> [ACTION ITEM]: Please repeat the records below exactly, but only from the line that contains "left ankle: (74, 215)" onward, ending with the last line.

> [PROVIDED ENTRIES]:
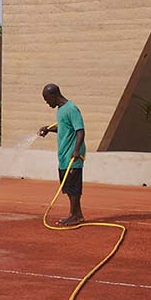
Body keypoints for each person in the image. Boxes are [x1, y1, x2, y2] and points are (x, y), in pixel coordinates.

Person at [38, 83, 86, 226]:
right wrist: (48, 129)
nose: (47, 103)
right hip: (64, 155)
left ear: (54, 95)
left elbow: (80, 130)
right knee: (68, 185)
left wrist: (76, 150)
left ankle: (74, 215)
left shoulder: (71, 109)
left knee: (73, 185)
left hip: (73, 155)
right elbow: (64, 128)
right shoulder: (61, 110)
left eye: (47, 99)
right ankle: (78, 214)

> [RESULT OF THIS EXERCISE]:
left ankle: (74, 215)
left shoulder: (71, 109)
left knee: (73, 185)
left hip: (73, 155)
right elbow: (64, 128)
right shoulder: (61, 110)
left eye: (47, 99)
right ankle: (78, 214)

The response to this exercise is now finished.